“It is often wise to reveal that which cannot be concealed for long.” – Friedrich Schiller, Born today, Nov. 10, 1759
Ah yes. The “damaging admission”. Confess your sins before your audience rather than hiding them. Expose your own flaws. Uncover your shortcomings. This applies to you, your products, and your offers.
But don't stop there. Admitting them humanizes you, and makes you appear trustworthy. But always give a “because” or a “reason why” that flips the flaw into a desirable feature.
It's not a short ebook. It's an all-meat, fluff-free report.
It's not a cash grab. It's a seasonal “gratitude” sale.
It's not an incomplete product. It's an impending upgrade.
Spin spin spin.
See: Most people would prefer the fatly padded platitudes. But not you… You're special.
It's not an unedited screencap video. It's a raw unfiltered and unpolished recording of a brain dump, never meant for mere consumers… But you're special.
I'm not a grizzled veteran in this field.

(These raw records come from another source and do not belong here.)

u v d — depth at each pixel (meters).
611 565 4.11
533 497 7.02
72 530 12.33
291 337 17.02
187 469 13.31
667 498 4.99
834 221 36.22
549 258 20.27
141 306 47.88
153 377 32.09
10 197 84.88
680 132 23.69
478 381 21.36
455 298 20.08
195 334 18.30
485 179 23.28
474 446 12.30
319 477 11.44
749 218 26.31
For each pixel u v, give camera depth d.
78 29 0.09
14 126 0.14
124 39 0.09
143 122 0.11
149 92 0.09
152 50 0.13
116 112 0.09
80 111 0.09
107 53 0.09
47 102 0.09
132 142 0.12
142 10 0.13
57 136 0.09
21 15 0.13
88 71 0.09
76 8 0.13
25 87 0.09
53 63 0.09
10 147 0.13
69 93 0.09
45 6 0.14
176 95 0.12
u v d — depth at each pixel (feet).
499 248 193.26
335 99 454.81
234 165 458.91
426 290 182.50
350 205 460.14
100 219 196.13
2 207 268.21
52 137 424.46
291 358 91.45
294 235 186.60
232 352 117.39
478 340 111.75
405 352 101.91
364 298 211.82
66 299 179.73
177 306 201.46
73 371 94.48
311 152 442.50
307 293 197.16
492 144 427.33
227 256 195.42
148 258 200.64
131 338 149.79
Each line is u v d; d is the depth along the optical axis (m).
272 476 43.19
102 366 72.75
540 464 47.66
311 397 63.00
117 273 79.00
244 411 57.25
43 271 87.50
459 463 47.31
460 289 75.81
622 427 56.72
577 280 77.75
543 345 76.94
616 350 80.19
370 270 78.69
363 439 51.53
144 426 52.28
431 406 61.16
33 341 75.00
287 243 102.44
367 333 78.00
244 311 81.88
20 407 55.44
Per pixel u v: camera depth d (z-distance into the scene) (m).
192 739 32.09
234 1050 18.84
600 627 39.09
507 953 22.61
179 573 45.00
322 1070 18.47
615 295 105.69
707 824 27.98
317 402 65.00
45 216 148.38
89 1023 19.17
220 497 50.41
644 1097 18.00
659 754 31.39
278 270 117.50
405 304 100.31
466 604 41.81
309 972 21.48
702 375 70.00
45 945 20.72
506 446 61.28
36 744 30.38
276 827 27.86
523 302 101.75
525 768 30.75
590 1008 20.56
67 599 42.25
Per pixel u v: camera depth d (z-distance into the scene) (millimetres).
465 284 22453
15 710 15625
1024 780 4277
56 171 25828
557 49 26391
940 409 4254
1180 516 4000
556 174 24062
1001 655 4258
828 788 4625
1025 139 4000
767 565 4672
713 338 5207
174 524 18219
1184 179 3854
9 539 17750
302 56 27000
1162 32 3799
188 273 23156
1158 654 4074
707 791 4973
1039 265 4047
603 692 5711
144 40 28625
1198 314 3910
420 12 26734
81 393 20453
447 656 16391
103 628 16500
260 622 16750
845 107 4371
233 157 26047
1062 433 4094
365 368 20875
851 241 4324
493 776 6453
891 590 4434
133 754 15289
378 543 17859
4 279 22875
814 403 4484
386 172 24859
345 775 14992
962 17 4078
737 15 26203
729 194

But when I share my tactics for rapid success, I won't hide my errors. I'm letting you behind the scenes because… You're special.
You get the idea, right?
If you are the source for the full facts on your own flaws, no one can claim they are a jerk or a fraud or try to flame you with them.
You own the negative aspects when you claim them, and therefore you control the narrative reason they exist.
Or else don't take my advice, try to bury your flaws and hide them from the eyes of your audience… And woe to you when they dig them up and throw them in your face.